Nenhum setor do governo foi tão duramente atingido naquele período quanto a Saúde, com dois ministros médicos até chegarmos ao general Eduardo Pazuelo que, sem embasamento científico algum, curvou-se aos caprichos do chefe presidente da república com a declaração ao vivo na televisão “Um manda e outro obedece”. Este princípio da caserna foi o chão comum onde desfilaram todos que passaram pelo governo de então.
Pois agora a doutora Nísia assume o ministério e promete a revogação de todas “as portarias e notas técnicas que ofendem a ciência, os direitos humanos, os direitos sexuais e reprodutivos e que transformaram várias posições do Ministério da Saúde em uma agenda conservadora e negacionista”. E infelizmente não se restringiram à adoção oficial da cloroquina e da hidroxicloroquina no tratamento da Covid-19, mas também a área da saúde mental sofreu violento ataque dos burocratas de plantão:
“Vamos revogar toda a parte de saúde mental que contraria os preceitos que nós defendemos como humanização da luta antimanicomial”, disse ao tomar posse. “A questão da saúde da mulher, onde estão previstos retrocessos em relação ao que a própria lei define, questões ligadas ao financiamento também, mas isso terá que ser revisto com cuidado, de maneira que estados e municípios que receberam repasses não tenham nenhum prejuízo.”
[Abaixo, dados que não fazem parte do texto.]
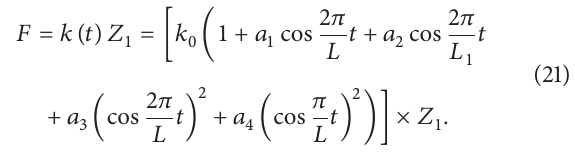
Figure 5: The performance of the active controller: (a) shows the reduction of variation in 𝑧 1 and (b) shows the attenuation of vibration transmission force in 𝑧 2 . The controller is turned on around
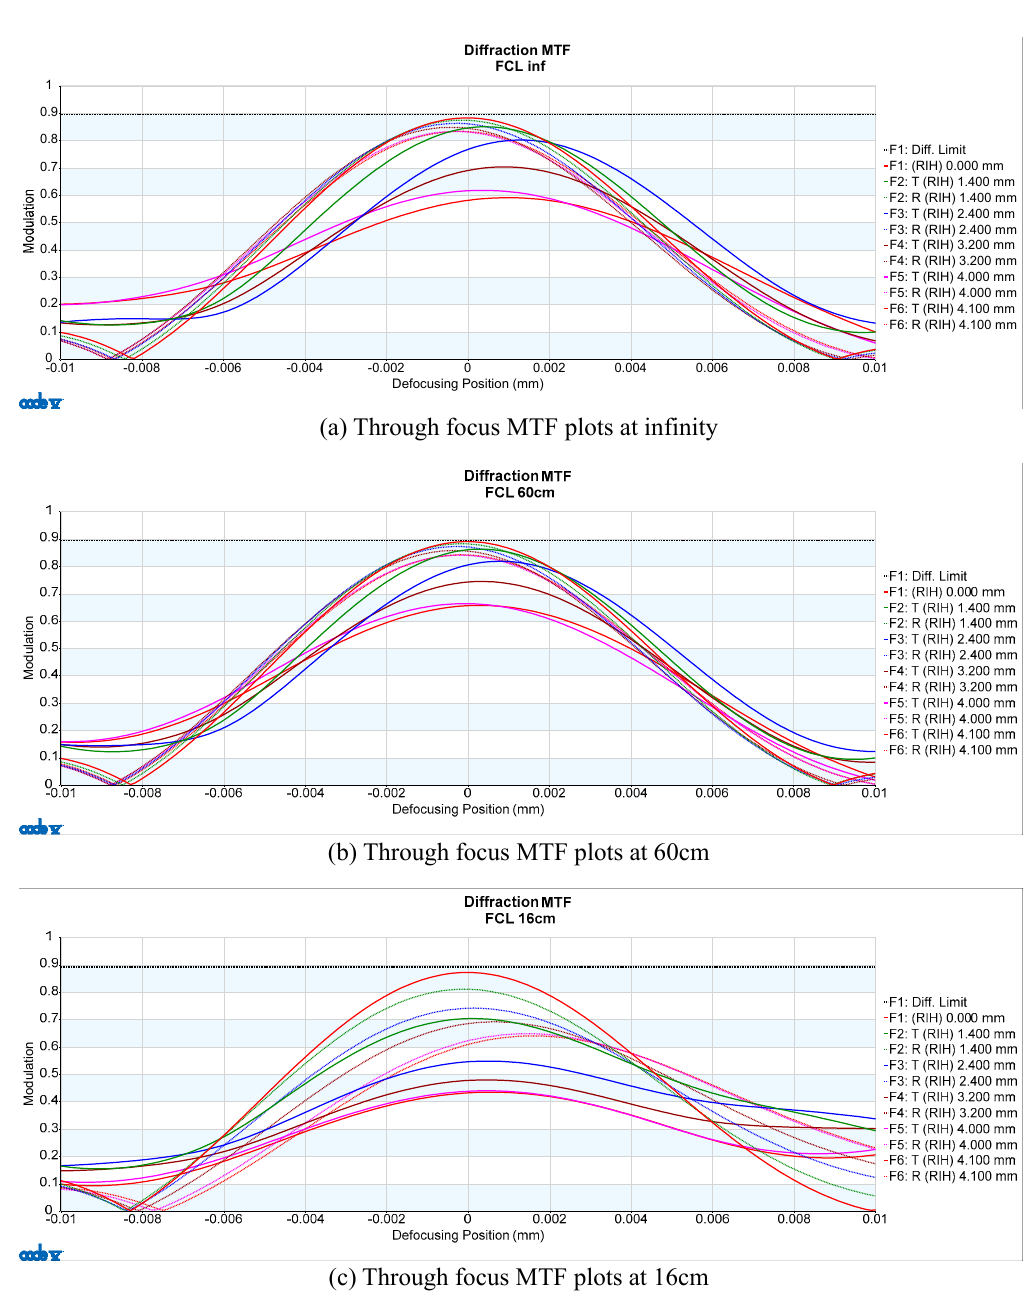
Figure 7. Modulation transfer function (MTF) graph of the aberration-balanced collimator.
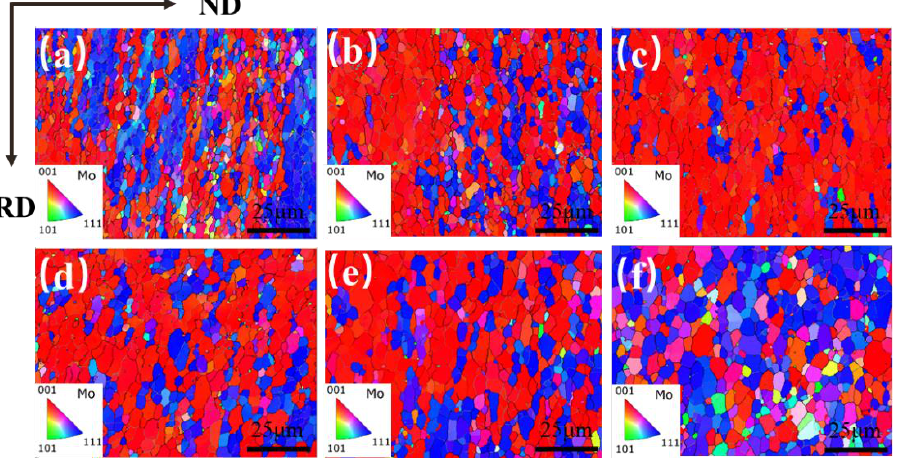
Figure 17. Grain orientation (IPF) maps of Mo − 1.5wt% ZrO 2 molybdenum alloy at a strain rate of 0.01 s −1 : ( a ) 1000 °C, ( b ) 1100 °C, ( c ) 1200 °C, ( d ) 1300 °C, ( e ) 1400 °C, ( f ) 1500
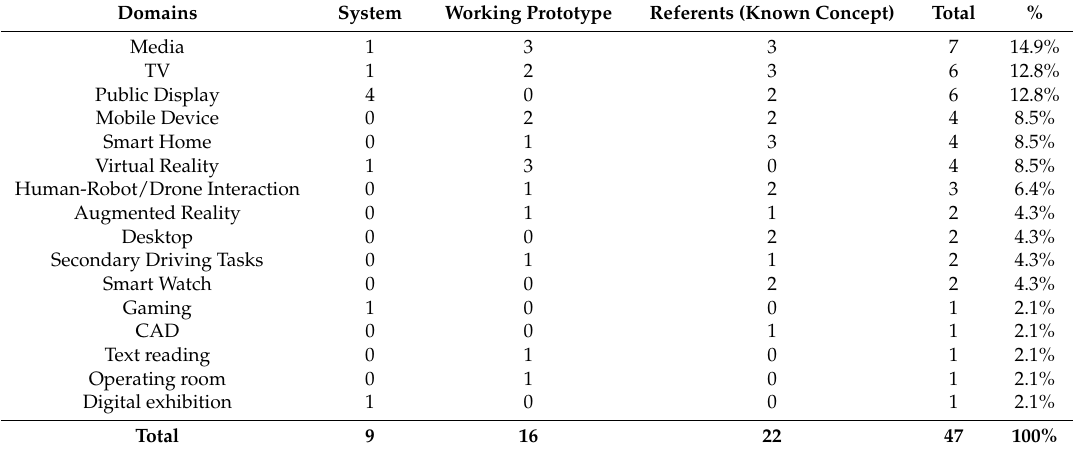
Table 3. Domains and technological design maturity of applications employed in elicitation studies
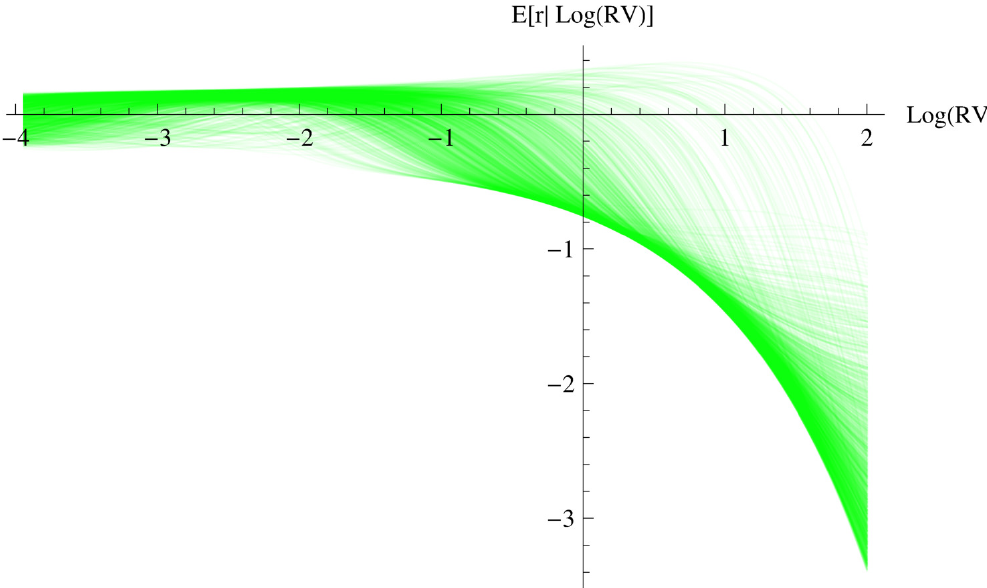
Figure 3. Expected return given log realized variance for each of the information sets I t − 1 , t = 2, . . . , T .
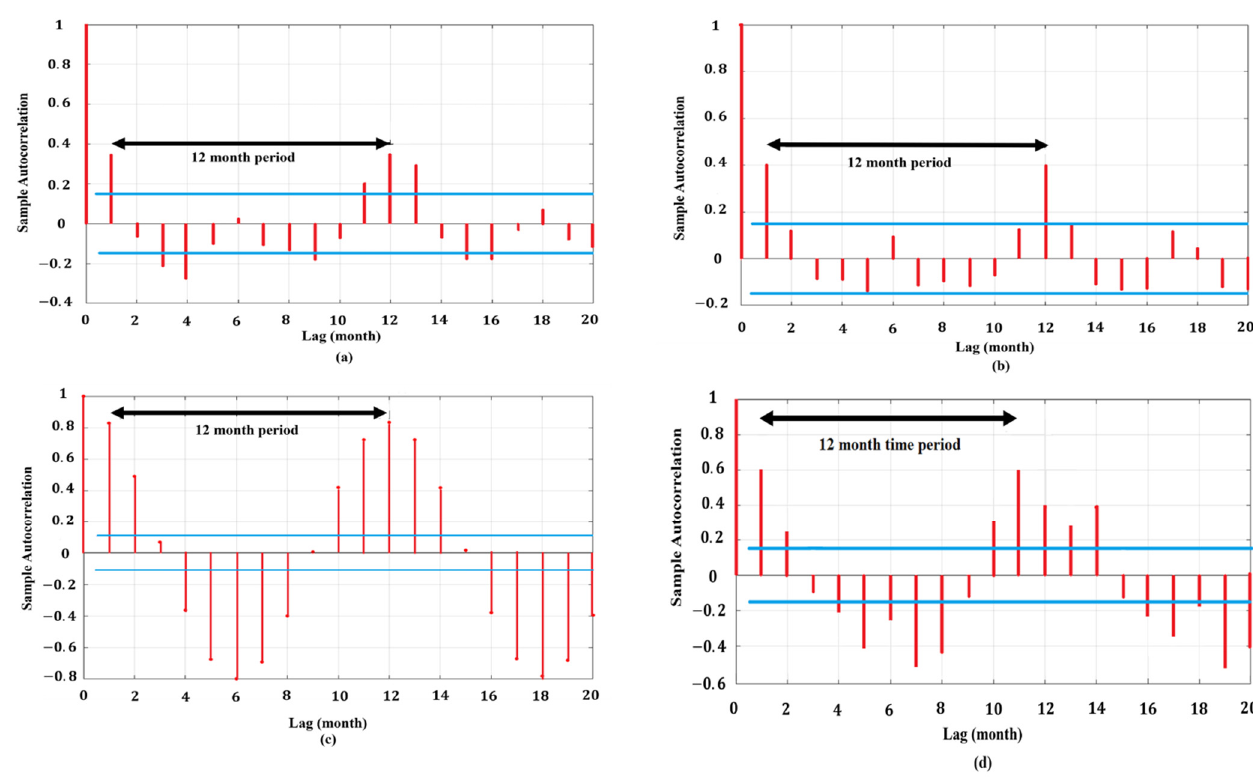
Figure 4. The time series’ correlograms of ( a ) monthly precipitation in AC, ( b ) monthly precipitation in NC, ( c ) monthly temperature in NC, ( d ) monthly temperature in AC. Table 2. Mann–Kendall Z-values and correlation coefficients of monthly time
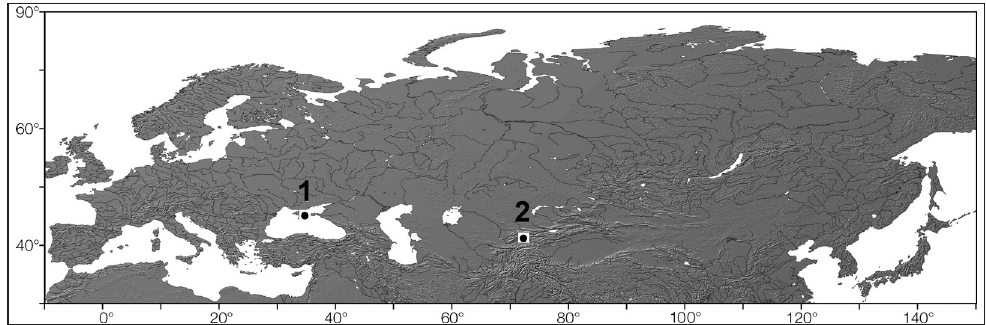
Figure 7. Distribution of Catapterix in the Palaearctic Region. 1. C. crimaea Zaguljaev & Sinev; 2. C. tian- shanica sp.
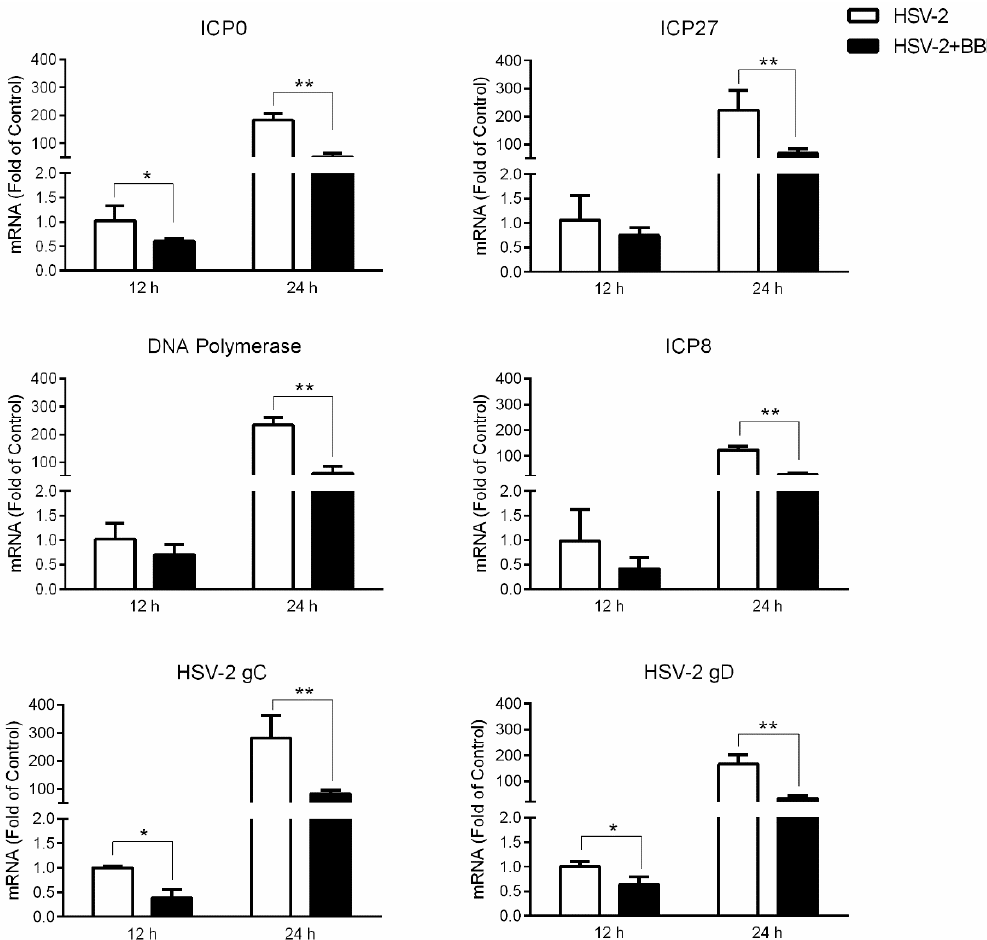
Figure 2. Effect of BBI on HSV-2 gene expression. End1/E6E7 cells were infected with HSV-2 (MOI of 0.002), and then cultured in the presence or absence of BBI (200 µ g/mL). Cellular RNAs were extracted from the virus-infected cells at 12 h or 24 h PI, and the expression of HSV-2 IE , E and L genes were analyzed by the real-time PCR. All results were mean ± SD of triplicate cultures, representative of three independent experiments (* p < 0.05, ** p < 0.01).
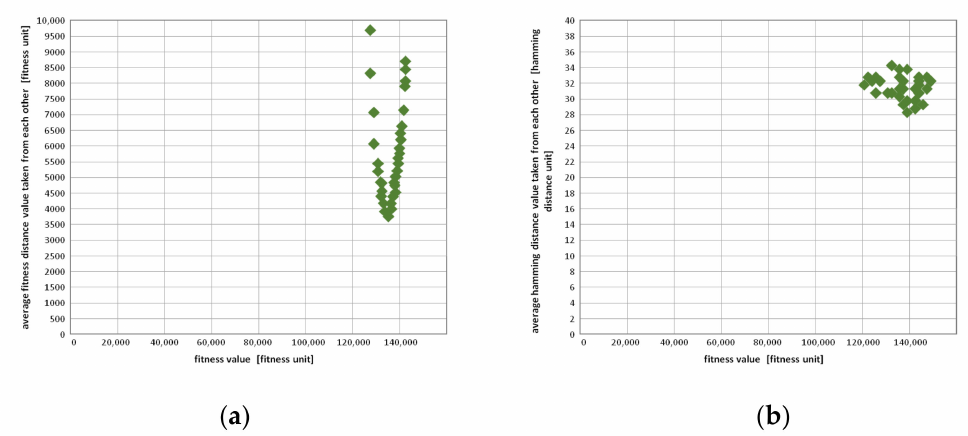
Figure 8. The fitness values and their average fitness distances ( a ) and the average hamming distances ( b ) from each other in case of 2-opt operator.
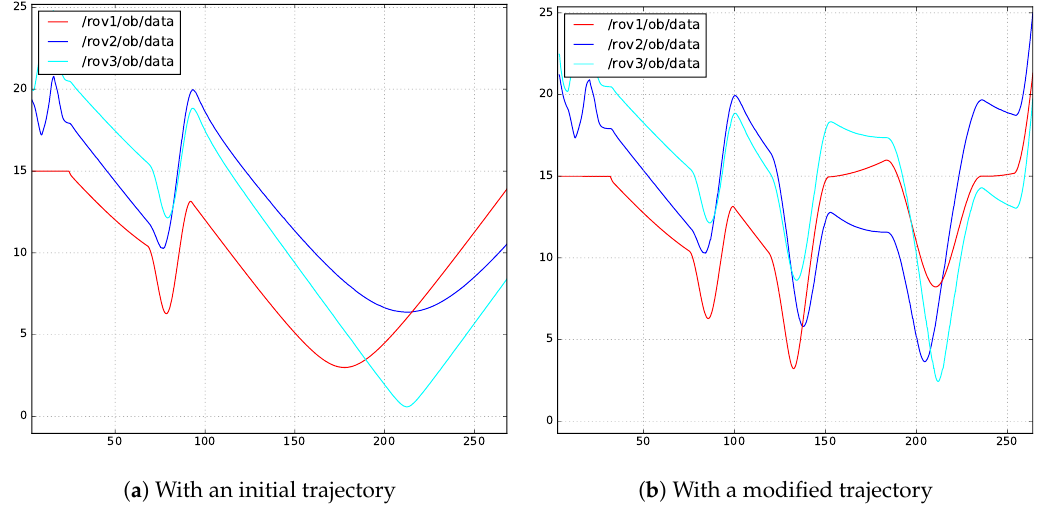
Figure A3. The distances from the UUV i to the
Nísia é muito bem vinda no ministério da Saúde, sobretudo no momento de resgate da ciência e de seus profissionais esculhambados e reduzidos a pó pelos ignorantes do negacionismo apoiado e insuflado por Jair Bolsonaro, o maior responsável pelo fato de o país não ter poupado mais de 400 mil mortes das quase 700 mil registradas desde o inicio do isolamento social e da quarentena, em março de 2020. A estimativa não é minha, nem mesmo nossa: é da Universidade Johns Hopkins e da própria Organização Mundial da Saúde.
Assim como na Saúde, outras áreas do governo – praticamente todas, mesmo as mais técnicas – terão de passar por uma reconstrução emergencial, imediata, urgente, com o perdão dos pleonasmos. A Terra não voltará a ser plana jamais, ideologia de gênero não será jamais argumento em discussão séria, armar o cidadão comum será novamente incentivo à barbárie, homofobia, machismo, misoginia e racismo serão combatidos em toda as suas manifestações; e por aí seguiremos a trilha de volta á democracia.
É claro que não será fácil o caminho nem suave e agradável o trabalho, mas é exequível e será feito de bom grado, cada etapa vitoriosa é uma árvore que cresce depois do incêndio. Nísia Trindade presidiu a Fiocruz no pior da tempestade e hoje é ministra, assim como outros homens e mulheres venceram a barreira da estupidez dos últimos quatro anos e agora terão a tarefa de reerguer o país, combater a desigualdade e celebrar a diversidade nacional, em que não é crime sair do tom, fugir dos padrões, discordar.